Later the course turned to setting up a fake website and fake emails for phishing. Copying the rudiments of a real financial institution website and duplicating it is a two-click process on most browsers. You then need to fool someone to log into it. That’s achieved by email. Just enticing one person to sign in with their real bank account user name and password can be a major killing.

The course included interesting titbits. One was that Apple founders Steve Jobs and Steve Wozniak’s first collaboration in 1972 was to make a “blue box” that produces tones that fooled the AT&T phone system in the US. You played the tones into the handpiece microphone. The tones let users make illegal long-distance calls at no cost The practice was called phreaking.

Another was that the world’s first computer virus was the Creeper by Bob Thomas.
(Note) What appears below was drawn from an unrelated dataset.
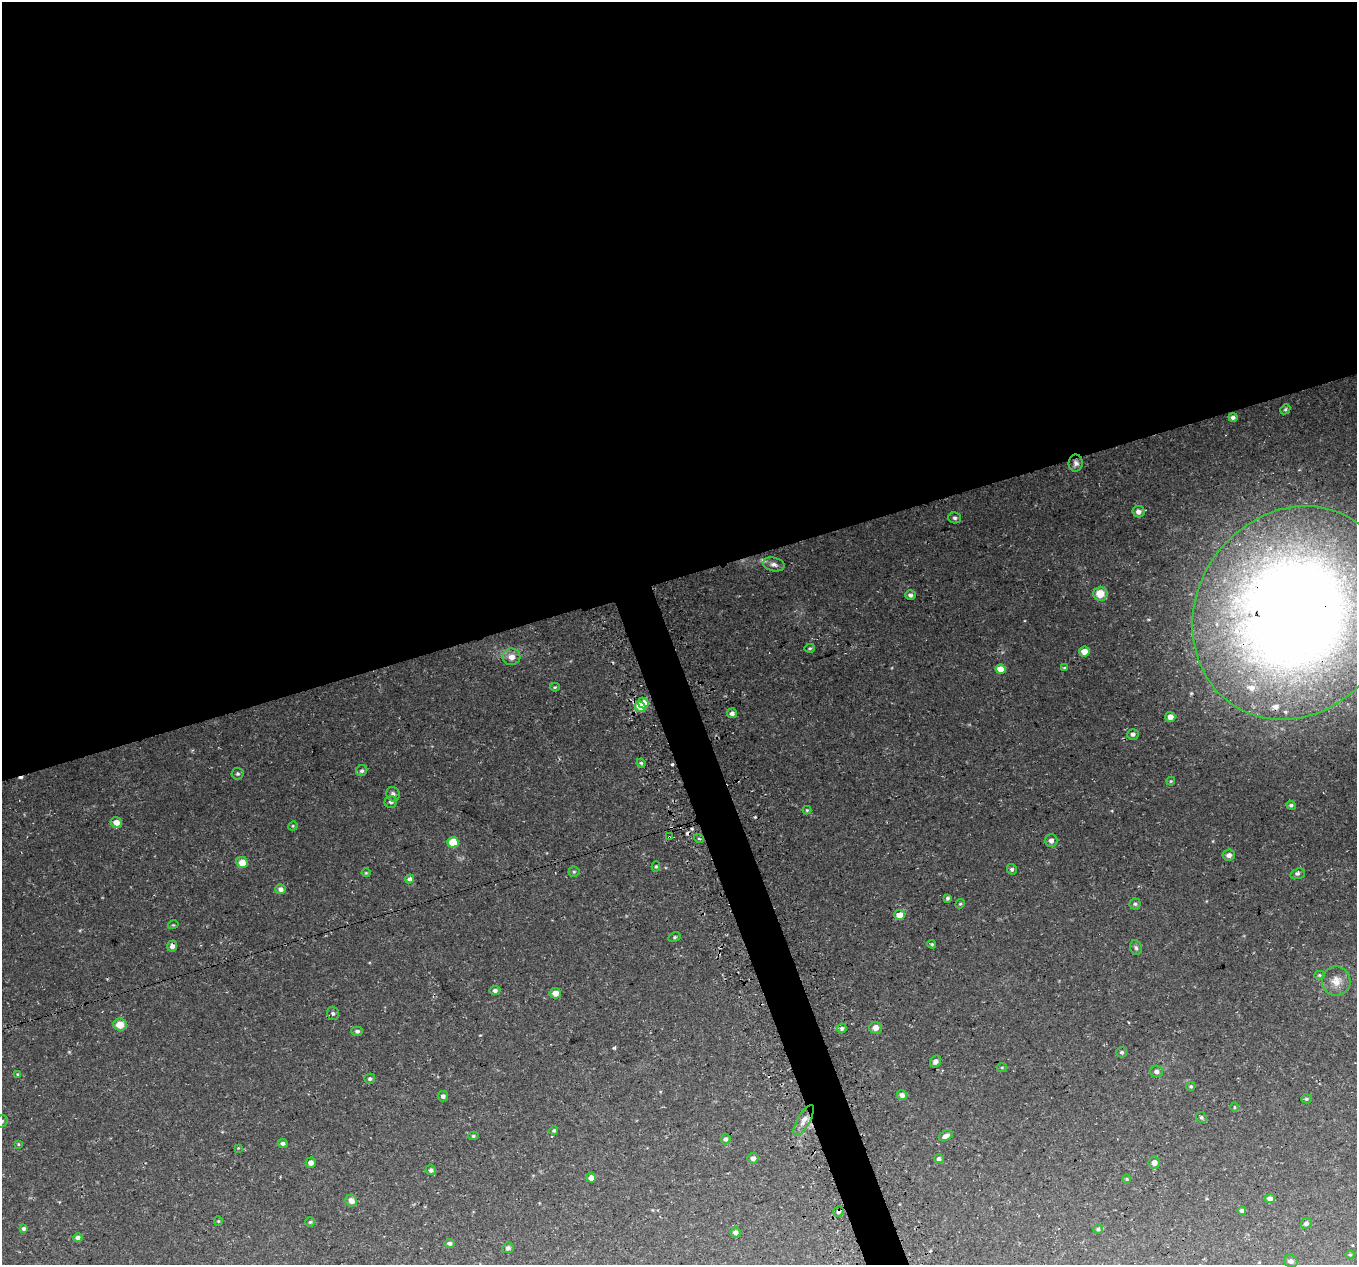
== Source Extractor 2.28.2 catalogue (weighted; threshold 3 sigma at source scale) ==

The worm could jump from computer to computer and replicate itself, but it did nothing other than display: “I’m the creeper, catch me if you can.” It was followed by Reaper, which also hopped from computer to computer eradicating Creeper in its wake.

It’s not just computers and networks you need to secure. Cars and webcams are obvious targets.

There’s last year’s demonstration hacking of a Jeep’s entertainment, dashboard and driving controls from inside a house 15km away. And in 2014 a Russian website offered access to 73,000 unsecured webcams inside homes and in public places in 256 countries. Their owners hadn’t set individual usernames and passwords, or had left them as admin/admin.

The upcoming internet of things looms as a treasure trove of hacking opportunities, especially with a search engine such as www.shodan.io that seeks to index all kinds of connected ­devices.

Needless to say, demand for white hackers is huge.

Armidale-based ethical hacker Adrian Wood says it is tripling each year, and there are now big job shortages.

In the US there is a shortage of about 50,000 security professionals.

Wood’s company, Whitehack, conducts about 16 to 20 audits a month. Disturbingly, Wood usually manages to penetrate the systems he audits. Clients for this service range from medium to large enterprises, but smaller companies are starting to be proactive.

Often the security breach involves employees using their work password on multiple sites.

Wood can search for a work email on breached public sites such as LinkedIn, glean the password and attempt to log in to the work system from there. “That works more often than it should,” he says. “People are still having trouble with the simple things.”

He also will test for other exploits. Compromising a company’s database with SQL injection also succeeds.

Wood says software developers often include security as an afterthought, typically the result of managers giving them insufficient time to write and check code.